• [TASK OBJECTIVE]: If you see a picture in the data below, omit it and copy the rest exactly.

• [RECORDED INFORMATION]:

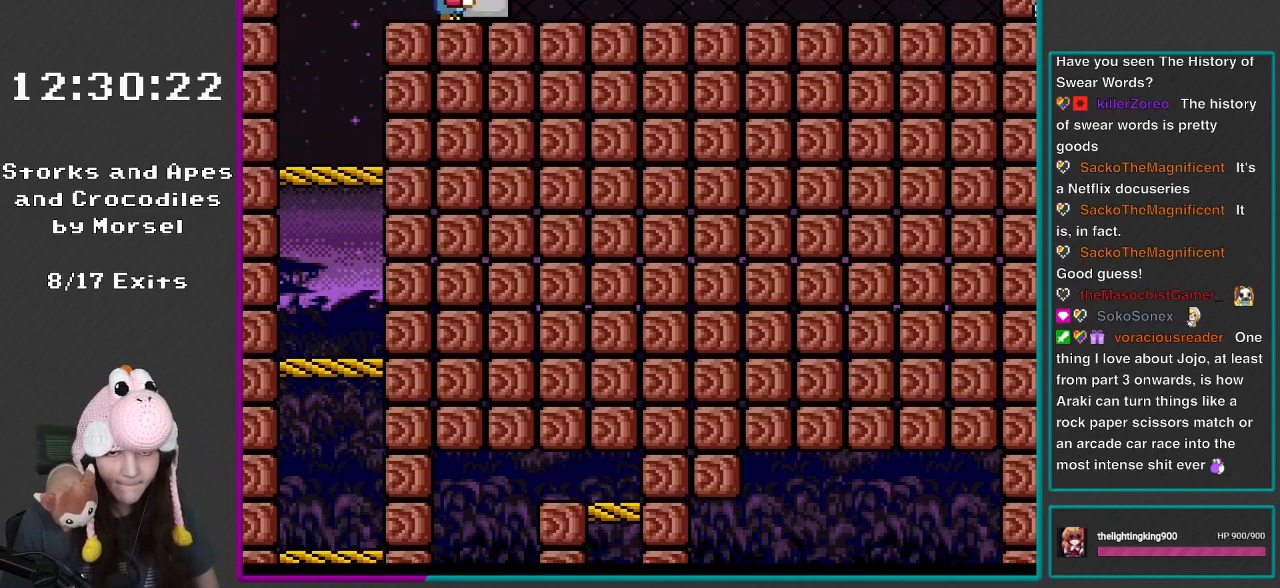
{"buttons": ["Y", "DPAD_LEFT"], "events": [[367, "DPAD_RIGHT", "up"], [433, "DPAD_LEFT", "down"]]}
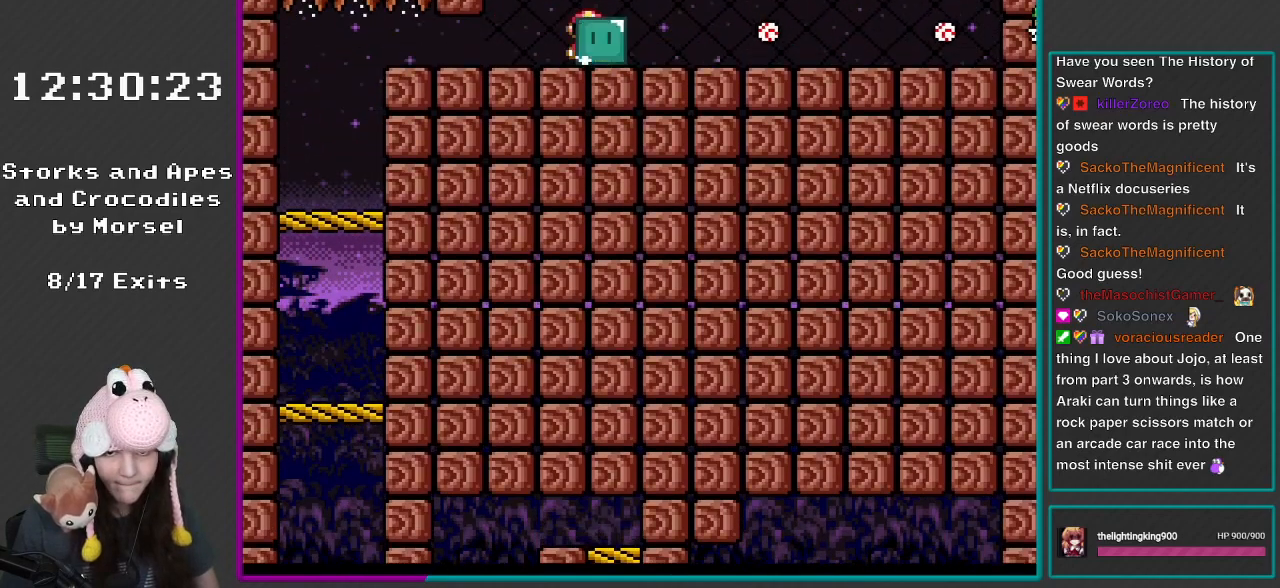
{"buttons": ["Y", "DPAD_RIGHT"], "events": [[33, "DPAD_LEFT", "up"], [83, "DPAD_RIGHT", "down"], [300, "B", "down"], [367, "B", "up"]]}
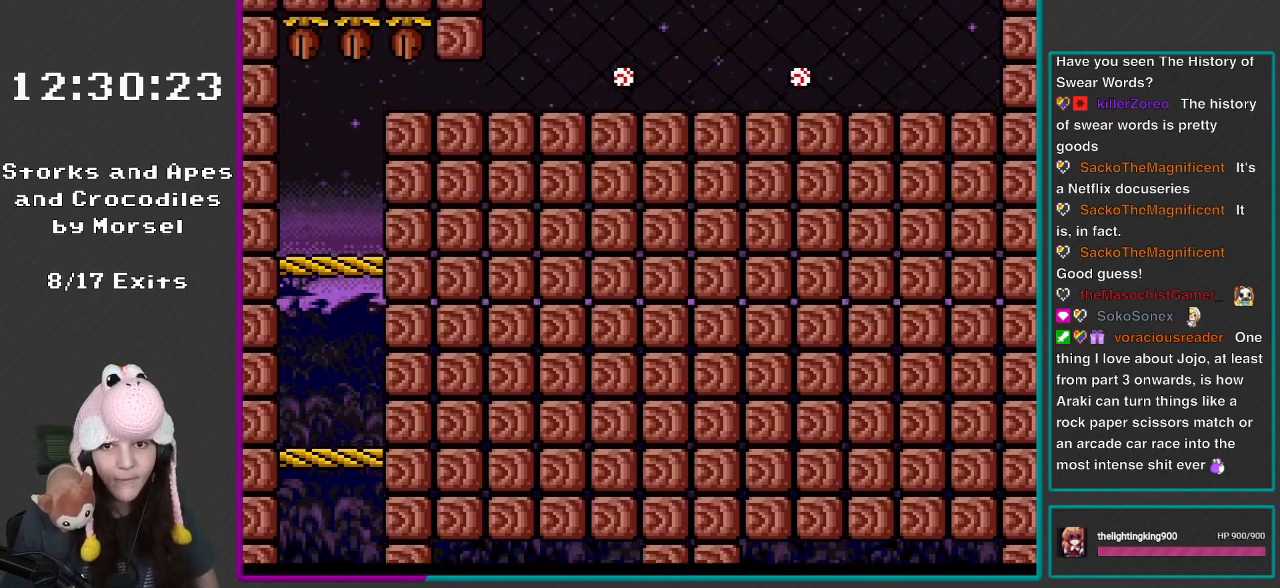
{"buttons": ["Y", "DPAD_LEFT"], "events": [[333, "DPAD_RIGHT", "up"], [400, "DPAD_LEFT", "down"]]}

• [TASK SOLUTION]:
{"buttons": ["Y", "DPAD_LEFT"], "events": [[367, "DPAD_RIGHT", "up"], [433, "DPAD_LEFT", "down"]]}
{"buttons": ["Y", "DPAD_RIGHT"], "events": [[33, "DPAD_LEFT", "up"], [83, "DPAD_RIGHT", "down"], [300, "B", "down"], [367, "B", "up"]]}
{"buttons": ["Y", "DPAD_LEFT"], "events": [[333, "DPAD_RIGHT", "up"], [400, "DPAD_LEFT", "down"]]}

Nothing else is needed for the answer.